Liebeck / IWNLP.Lemmatizer

IWNLP.Lemmatizer is a dictionary-based lemmatizer for the German language
http://www.iwnlp.com/
MIT License
3 stars 0 forks source link

Incomplete project #1

Open strohhut opened 3 years ago

strohhut commented 3 years ago

I see that Lemmatizer.cs has the stament using IWNLP.Models; but that namespace is defined in a different solution: IWNLP from this repo. I t hink it would make sense to have a complete, buildable solution here since the docs say "Clone IWNLP.Lemmatizer and build it".

Liebeck commented 3 years ago

@strohhut Yes, IWNLP.Lemmatizer references IWNLP but as direct reference to the built DLL rather than the project itself. I agree, it would also make sense to only use one solution and one Git repo.
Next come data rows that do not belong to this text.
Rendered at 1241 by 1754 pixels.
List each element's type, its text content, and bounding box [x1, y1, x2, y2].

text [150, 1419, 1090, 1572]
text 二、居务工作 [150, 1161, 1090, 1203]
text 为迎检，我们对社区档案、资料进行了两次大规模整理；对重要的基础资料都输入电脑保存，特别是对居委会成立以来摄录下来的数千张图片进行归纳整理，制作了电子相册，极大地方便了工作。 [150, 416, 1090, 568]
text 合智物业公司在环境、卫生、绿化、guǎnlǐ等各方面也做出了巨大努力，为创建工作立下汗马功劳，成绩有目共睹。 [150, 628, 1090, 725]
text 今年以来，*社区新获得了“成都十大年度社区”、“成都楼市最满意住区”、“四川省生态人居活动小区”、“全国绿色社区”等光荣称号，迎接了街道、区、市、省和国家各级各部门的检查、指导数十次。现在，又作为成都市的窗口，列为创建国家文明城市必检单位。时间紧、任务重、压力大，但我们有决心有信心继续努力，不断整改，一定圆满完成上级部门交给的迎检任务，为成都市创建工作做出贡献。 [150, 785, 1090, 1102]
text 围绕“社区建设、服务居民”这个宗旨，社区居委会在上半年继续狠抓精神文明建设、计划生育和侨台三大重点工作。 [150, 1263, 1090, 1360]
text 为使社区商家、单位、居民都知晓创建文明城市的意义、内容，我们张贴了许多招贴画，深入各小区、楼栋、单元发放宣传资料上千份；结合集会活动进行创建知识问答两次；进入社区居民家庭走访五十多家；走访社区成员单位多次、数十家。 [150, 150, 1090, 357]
To be honest, I've rarely used the C# implementation (only for evaluation and export) in the past. For NLP, I've been using the Python port https://github.com/Liebeck/IWNLP-py and my integration into spaCy https://github.com/Liebeck/spacy-iwnlp

Have you tried out IWNLP with the latest dump? Does it work or does it skip a lot of words? It's been some time for me outside of academia.

strohhut commented 3 years ago

I'm not sure how many words are skipped. During parsing there is only a very small number of errors and exceptions that are being logged. I get the following amount of words with a current dump

AdjectivalDeclensionDeutschAdjektivischUebersichtTotal: 1664
AdjectivesTotal: 12142
Nouns: 80957
NounsDeutschNameUebersichtTotal: 313
NounsDeutschSubstantivUebersichtSchTotal: 456
VerbsConjugationIrregular: 2483
VerbsConjugationRegular: 9747
VerbsConjugationTotal: 12663
VerbsConjugationWeakInseparable: 0
VerbsTotal: 12011

but I'm not sure about the total number of words in wiktionary. This page says there are 90170 pages for nouns and 11716 pages for verbs for instance but I don't know how accurate this is since it mentions fewer verbs than IWNLP.Lemmatizer contains as a result.

How is the python different from the .NET version? Is it the recommended over .NET even for standalone use (e.g. without spacy)?